Ross Mayfield of Socialtext gave the last keynote of the morning, discussing the evolution of wiki usage in enterprises. Many enterprise systems started out being about automating the business processes, and we ended up with file-centric paradigms of collaboration and rigid document management practices. Wikis, on the other hand, allowed for less rigid collaboration, although it started with a primarily technical user base. Since the introduction of wikis in enterprise environments, the use cases have evolved:
- 2002: techies for project communication
- 2004: business user alternative to email
- 2006: internal Wikipedia
- 2008: process-specific solutions
The real advantage comes when the wikis moves from being “above the flow”, where it stores the artifacts of a business process, to being “in the flow”, that is, an inherent part of the business process. The goal is not to automate the business processes to drive down costs, but to support groups to collaborate on exceptions on processes. In order to do this, enterprise processes, have to be redesigned with transparency and participation capabilities; I’m seeing this from many of the BPM vendors that allow for spontaneous and ad hoc collaboration at any point in the process where the participant feels the need.
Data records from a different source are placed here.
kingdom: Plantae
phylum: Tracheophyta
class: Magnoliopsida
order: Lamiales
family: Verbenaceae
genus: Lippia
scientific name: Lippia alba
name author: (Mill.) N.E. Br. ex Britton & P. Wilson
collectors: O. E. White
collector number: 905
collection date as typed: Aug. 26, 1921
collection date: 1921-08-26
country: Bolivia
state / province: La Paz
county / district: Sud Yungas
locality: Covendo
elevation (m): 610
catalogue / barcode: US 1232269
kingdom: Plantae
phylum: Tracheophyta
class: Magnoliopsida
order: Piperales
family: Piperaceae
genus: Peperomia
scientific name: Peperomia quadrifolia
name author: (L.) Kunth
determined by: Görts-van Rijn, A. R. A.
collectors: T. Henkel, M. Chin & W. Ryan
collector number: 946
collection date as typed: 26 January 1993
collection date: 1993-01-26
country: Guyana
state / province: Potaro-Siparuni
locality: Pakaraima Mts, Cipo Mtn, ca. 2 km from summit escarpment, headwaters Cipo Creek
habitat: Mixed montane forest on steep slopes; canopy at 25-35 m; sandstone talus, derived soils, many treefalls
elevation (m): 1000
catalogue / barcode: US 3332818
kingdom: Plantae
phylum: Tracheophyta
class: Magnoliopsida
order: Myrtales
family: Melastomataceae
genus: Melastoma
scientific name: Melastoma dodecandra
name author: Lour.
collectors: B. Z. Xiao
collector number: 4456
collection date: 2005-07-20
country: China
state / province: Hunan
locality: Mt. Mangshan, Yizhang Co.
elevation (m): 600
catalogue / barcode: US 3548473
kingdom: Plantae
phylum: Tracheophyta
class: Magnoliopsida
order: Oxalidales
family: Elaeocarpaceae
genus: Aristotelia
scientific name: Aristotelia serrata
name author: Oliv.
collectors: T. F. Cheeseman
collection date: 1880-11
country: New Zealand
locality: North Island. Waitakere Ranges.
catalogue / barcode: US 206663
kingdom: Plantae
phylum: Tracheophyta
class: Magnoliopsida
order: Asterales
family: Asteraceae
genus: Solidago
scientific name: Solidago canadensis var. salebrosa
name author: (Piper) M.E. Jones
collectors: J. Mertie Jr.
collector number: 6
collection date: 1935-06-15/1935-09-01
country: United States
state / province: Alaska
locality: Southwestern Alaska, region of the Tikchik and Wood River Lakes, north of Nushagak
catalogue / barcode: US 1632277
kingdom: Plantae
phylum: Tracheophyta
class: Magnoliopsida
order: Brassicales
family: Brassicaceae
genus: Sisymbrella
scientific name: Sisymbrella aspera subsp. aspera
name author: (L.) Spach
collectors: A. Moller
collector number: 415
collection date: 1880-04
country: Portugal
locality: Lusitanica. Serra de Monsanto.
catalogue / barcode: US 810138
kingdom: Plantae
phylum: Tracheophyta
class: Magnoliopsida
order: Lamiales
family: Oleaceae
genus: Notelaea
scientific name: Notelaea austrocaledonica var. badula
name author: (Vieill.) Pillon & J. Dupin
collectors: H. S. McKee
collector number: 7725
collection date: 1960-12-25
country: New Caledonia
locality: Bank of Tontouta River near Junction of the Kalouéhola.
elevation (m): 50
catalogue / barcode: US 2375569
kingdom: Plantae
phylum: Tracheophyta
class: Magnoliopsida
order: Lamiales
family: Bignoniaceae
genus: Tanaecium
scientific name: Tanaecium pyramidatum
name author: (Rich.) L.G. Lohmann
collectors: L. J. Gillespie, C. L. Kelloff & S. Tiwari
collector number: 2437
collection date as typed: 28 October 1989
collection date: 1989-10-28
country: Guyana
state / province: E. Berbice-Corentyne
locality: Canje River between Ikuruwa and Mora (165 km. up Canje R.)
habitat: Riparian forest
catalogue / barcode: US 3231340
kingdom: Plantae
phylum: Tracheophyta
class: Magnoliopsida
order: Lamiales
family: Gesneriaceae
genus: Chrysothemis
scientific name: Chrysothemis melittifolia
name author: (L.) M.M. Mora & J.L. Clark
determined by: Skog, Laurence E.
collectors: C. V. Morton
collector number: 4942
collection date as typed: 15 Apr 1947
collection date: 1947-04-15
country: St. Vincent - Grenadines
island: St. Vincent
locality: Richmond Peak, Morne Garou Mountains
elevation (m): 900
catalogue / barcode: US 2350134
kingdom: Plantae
Mayfield also used the keynote as an opportunity to talk about their latest product, SocialCalc, a social spreadsheet created in conjunction with Dan Bricklin (the creator of the original VisiCalc spreadsheet, who has lately been dabbling in the concepts of wiki spreadsheets). It looks like this provides the same functionality as Google Docs spreadsheets, but in an on-premise solution behind the firewall, in case you didn’t buy into the Google cloud message this morning.